And they haven’t been in action often since Bradley was sacked, so it is hard to say whether there has been any improvement under Bergaschi.

While the closeness of the score in Swansea was encouraging, the game against Ospreys produced poor quality rugby and the hosts seldom engaged anything close to top gear.

Like Zebre, the Ospreys were missing players who were away on Six Nations duty, but having players away is more problematic for Zebre than it is for Benetton because of the two Italian teams, the one based in Parma has more of a focus on home grown talent.

While Benetton have a legion of foreigners, including several South Africans such as Dewald Duvenage, Zebre have only a few.

It has always been thus with Zebre, with just three of the 36-man squad that represented Zebre in their inaugural season of 2012/2013 being ineligible to play for Italy.

There has always been a very strong youth policy, with a heavy accent on developing under-21 players, and a significant portion of that initial squad was made up of members of the Italian rugby academy, F.I.R. Academy Ivan Francescato.

Zebre are based in Parma in the province of Emilia-Romagna, which has Bologna as its capital city, and the club was formed to represent the north-west part of Italy, and are often referred to as “the XV of the North-West”.

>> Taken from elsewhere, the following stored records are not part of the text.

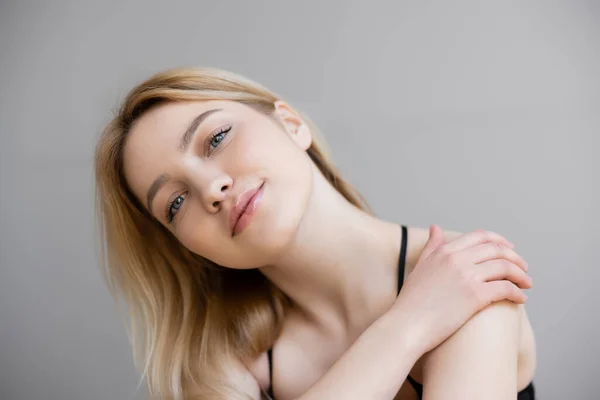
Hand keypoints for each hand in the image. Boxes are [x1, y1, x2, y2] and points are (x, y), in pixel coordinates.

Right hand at [391, 225, 531, 354]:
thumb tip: (436, 227)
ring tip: (526, 284)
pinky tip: (521, 298)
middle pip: (496, 249)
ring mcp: (467, 276)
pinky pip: (505, 288)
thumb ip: (431, 246)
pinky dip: (517, 292)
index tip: (509, 249)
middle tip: (523, 268)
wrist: (406, 325)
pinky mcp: (475, 295)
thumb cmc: (411, 301)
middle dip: (515, 257)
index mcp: (445, 251)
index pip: (480, 237)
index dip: (499, 241)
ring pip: (505, 266)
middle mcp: (457, 259)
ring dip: (521, 275)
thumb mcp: (420, 266)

It represents the four committees of Emilia-Romagna, Liguria, Lombardy and Piedmont, which includes several clubs and has a membership that extends to several tens of thousands.

Since 2018 Zebre, who replaced Arioni in the PRO12, which was expanded from the Celtic League to include Italian teams in 2010, also represents teams from other Italian rugby committees such as Abruzzo, Lazio, Marche, Tuscany and Sicily.

The team was officially named as Zebre Parma, to recognise its home base, at the start of the current season.

Initially they were just known as Zebre, a name that was sourced in it being used by an invitational selection team founded in 1973 by former Italian national captain Marco Bollesan.

The Zebre team of that era played regular friendly fixtures against touring overseas clubs, and in the period from 1973 to 1997 Zebre, which translates as Zebra in English, scored a number of notable victories.

Sunday’s game against the Stormers at Danie Craven Stadium in Stellenbosch, which will be followed by a clash with the Sharks in Durban the following Saturday, will be the Zebres’ historic first appearance on South African soil.

They have played two South African teams though so far in this year’s competition, with the Lions beating them in the opening game and the Bulls following up with a comprehensive victory in Parma two weeks ago.